▸ **AIM OF THE TASK**: Continue the article on WWE's first-quarter earnings report, starting right after its last paragraph.

▸ **EXCERPT PROVIDED**:
((

WWE released its first-quarter earnings report on Thursday evening that has led to an increase in the company’s stock value during after-hours trading.
For the quarter, that reported net income of $26,173,000 off revenue of $291,009,000 for the period covering January 1st through March 31st. This compares to the first quarter of 2019 that saw a loss of $8,396,000 off revenue of $182,448,000. Operating income for the quarter was listed at $53.3 million compared to a loss of $6.8 in the prior year’s quarter.
The empty arena shows had less impact during this quarter with the company beginning to run closed events on Friday, March 13th, so the impact was only felt for under three weeks of the quarter.
When it comes to their liquidity, the company stated they have $292 million in cash, cash equivalents, and short-term investments. They have also drawn $200 million from its revolving line of credit giving the company close to $500 million in liquidity.
The company was bolstered through its core content rights fees increasing significantly as both the new deals with NBC Universal and Fox went into effect in the fourth quarter of 2019. This led to an increase from $68.1 million in last year’s quarter up to $133.2 million.
The Super ShowDown card would be grouped into the category of ‘Other’ that includes revenue from other WWE content including in-ring content from international markets, scripted, reality, and other programming, as well as theatrical and direct-to-home video releases. This category posted revenues of $62.5 million, which is up from $9.4 in the first quarter of 2019, which didn’t feature a card from Saudi Arabia.
Highlights from the quarter within the media division, which generated $89.3 million in operating income, also featured the Netflix partnerships for “The Big Show Show” and “The Main Event”, the competition of the latest seasons of “Miz & Mrs.” and “Total Bellas”, as well as additional content deals with FS1 adding 22 hours of WWE programming on Tuesday, and the ESPN deal to re-air three past WrestleMania events.

))

▸ **SOURCE DATA**:
((

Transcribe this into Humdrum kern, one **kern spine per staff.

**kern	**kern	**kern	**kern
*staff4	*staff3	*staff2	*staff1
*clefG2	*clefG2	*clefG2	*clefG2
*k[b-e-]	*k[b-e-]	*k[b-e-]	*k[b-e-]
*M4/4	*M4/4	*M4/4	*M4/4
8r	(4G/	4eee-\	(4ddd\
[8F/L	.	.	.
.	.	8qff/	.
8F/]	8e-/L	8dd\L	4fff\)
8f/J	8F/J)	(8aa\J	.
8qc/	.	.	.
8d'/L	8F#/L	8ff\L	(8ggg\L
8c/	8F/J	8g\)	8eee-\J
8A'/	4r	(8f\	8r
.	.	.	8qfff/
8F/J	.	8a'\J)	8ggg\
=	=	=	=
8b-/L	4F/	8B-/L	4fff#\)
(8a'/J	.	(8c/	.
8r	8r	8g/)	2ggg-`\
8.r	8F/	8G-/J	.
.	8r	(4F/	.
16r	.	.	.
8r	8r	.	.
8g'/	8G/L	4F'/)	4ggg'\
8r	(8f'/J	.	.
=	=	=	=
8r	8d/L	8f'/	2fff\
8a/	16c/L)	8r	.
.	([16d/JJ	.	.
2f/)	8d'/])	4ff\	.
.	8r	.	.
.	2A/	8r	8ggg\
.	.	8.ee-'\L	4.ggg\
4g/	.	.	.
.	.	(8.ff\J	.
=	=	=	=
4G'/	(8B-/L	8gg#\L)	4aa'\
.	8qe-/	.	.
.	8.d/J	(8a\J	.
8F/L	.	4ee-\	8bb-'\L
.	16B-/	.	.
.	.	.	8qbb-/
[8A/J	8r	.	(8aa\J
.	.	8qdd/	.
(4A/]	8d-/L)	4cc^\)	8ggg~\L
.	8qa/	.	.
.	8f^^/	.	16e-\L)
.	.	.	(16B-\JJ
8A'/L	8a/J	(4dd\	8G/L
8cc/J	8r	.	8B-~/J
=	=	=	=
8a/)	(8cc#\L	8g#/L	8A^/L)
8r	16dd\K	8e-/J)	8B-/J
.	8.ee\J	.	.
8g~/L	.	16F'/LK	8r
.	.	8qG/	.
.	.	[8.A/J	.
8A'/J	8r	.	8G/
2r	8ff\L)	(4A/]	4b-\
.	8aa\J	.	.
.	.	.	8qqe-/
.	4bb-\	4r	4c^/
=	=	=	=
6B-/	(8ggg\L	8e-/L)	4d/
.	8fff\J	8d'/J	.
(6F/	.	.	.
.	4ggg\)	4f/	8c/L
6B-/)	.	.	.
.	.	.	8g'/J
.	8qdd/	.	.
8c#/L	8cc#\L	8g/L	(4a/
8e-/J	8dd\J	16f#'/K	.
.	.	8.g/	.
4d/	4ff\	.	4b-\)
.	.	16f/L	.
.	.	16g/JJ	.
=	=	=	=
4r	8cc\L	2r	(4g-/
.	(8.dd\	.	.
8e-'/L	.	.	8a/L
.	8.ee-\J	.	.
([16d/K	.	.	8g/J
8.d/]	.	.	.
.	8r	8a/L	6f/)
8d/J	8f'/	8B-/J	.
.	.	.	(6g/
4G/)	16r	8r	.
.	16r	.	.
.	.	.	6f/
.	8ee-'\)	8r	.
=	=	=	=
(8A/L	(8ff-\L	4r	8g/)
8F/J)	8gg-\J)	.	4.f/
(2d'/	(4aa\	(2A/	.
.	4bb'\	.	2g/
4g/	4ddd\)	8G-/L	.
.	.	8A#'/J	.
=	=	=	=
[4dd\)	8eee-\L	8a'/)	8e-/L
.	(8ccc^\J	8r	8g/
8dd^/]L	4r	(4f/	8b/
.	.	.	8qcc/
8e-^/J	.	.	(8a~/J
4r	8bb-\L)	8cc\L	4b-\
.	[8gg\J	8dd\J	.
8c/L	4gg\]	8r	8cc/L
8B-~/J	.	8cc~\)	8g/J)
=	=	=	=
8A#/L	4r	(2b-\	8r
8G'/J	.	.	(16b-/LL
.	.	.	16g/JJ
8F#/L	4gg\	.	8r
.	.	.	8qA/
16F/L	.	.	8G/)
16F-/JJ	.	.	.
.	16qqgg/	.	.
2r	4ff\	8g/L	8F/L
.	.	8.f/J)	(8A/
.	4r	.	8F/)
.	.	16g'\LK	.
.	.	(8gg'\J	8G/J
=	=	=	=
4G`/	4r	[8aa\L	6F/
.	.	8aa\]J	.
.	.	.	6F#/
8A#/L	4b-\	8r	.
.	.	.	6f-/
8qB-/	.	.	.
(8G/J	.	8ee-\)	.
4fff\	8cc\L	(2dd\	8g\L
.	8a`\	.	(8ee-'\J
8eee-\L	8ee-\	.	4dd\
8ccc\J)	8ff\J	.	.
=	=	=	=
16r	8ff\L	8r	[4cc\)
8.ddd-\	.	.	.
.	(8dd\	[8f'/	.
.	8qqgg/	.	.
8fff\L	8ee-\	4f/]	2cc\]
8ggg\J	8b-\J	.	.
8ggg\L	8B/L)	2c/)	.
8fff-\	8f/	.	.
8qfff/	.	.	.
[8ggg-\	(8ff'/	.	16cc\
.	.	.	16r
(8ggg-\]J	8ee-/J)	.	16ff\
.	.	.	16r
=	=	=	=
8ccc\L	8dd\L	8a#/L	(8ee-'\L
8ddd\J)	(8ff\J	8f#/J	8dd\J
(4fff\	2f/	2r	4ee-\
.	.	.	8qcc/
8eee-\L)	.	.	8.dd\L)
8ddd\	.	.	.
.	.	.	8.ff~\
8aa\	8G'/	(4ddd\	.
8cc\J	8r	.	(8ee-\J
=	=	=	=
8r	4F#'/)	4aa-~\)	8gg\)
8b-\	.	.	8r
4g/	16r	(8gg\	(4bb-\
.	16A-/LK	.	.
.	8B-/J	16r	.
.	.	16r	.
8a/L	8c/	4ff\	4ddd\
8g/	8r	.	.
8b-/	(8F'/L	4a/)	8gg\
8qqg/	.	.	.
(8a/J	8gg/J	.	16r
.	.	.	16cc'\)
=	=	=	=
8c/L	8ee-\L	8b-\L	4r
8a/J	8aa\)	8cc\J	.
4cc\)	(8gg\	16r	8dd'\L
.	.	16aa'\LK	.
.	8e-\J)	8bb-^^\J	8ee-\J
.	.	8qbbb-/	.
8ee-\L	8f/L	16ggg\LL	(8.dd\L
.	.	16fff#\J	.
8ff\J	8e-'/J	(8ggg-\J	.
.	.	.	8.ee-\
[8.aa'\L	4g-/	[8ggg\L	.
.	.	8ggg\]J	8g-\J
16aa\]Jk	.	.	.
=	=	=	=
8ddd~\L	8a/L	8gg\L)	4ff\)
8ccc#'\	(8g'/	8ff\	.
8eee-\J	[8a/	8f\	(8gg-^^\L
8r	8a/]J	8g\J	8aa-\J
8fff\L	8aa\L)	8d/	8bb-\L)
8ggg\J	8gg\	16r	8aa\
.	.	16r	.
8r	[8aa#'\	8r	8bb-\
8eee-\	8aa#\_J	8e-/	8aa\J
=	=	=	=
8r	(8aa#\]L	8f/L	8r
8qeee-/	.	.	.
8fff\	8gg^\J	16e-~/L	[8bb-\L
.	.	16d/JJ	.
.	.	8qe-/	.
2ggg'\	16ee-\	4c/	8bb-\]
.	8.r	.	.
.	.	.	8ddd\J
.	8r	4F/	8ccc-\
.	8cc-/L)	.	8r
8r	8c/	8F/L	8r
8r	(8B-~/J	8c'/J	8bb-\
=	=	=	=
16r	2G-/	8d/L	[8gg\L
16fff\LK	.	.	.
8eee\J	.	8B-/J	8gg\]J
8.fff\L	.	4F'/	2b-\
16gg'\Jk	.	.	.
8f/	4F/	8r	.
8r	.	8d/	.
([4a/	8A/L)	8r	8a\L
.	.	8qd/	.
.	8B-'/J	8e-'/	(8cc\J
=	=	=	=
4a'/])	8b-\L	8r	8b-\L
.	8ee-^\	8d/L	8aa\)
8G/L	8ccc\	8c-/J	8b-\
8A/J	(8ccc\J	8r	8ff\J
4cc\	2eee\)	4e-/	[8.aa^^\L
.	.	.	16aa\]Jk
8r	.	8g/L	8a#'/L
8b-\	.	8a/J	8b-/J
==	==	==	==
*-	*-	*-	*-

))

▸ **ANSWER TO THIS TASK**:
The WWE Network averaged 1,460,000 subscribers for the quarter. It was noted that as of April 6th, the day after WrestleMania, the network stood at 2.10 million total subs. That number would be up from the day after WrestleMania 35 last year, which was right at two million. They did not breakdown how many paid subs made up that number of 2.10 million.
Live events were down to $17.5 million from $26.2 million. The COVID-19 pandemic had less impact as it only affected the final three weeks of the quarter. They will feel a major hit in this department in the next quarter, which would have included WrestleMania on top of the loss of live events.
They ran 49 fewer events this past quarter with 41 in North American and the Super ShowDown event in Saudi Arabia in February as their lone international date. The average attendance figure was 6,320 (assisted by Royal Rumble being inside a stadium, they did not include Super ShowDown in their average) and an average ticket price of $53.46.
Consumer products brought in $16.9 million, which is down from $20.8. Consumer product licensing ($7.7 from $9.4) and eCommerce ($6.0 from $6.6) both fell during the quarter and venue merchandise dropped from $4.8 to $3.2 million and will be decimated in the second quarter.
In terms of guidance, they now estimate reduced capital expenditures of $40-50 million in 2020 due to the deferral of spending on their new headquarters. They had initially pegged expenditures between $180-220 million for the year.
After closing at $39.07 on Thursday, WWE’s stock has risen in after-hours trading in the range of $43.80 at last check.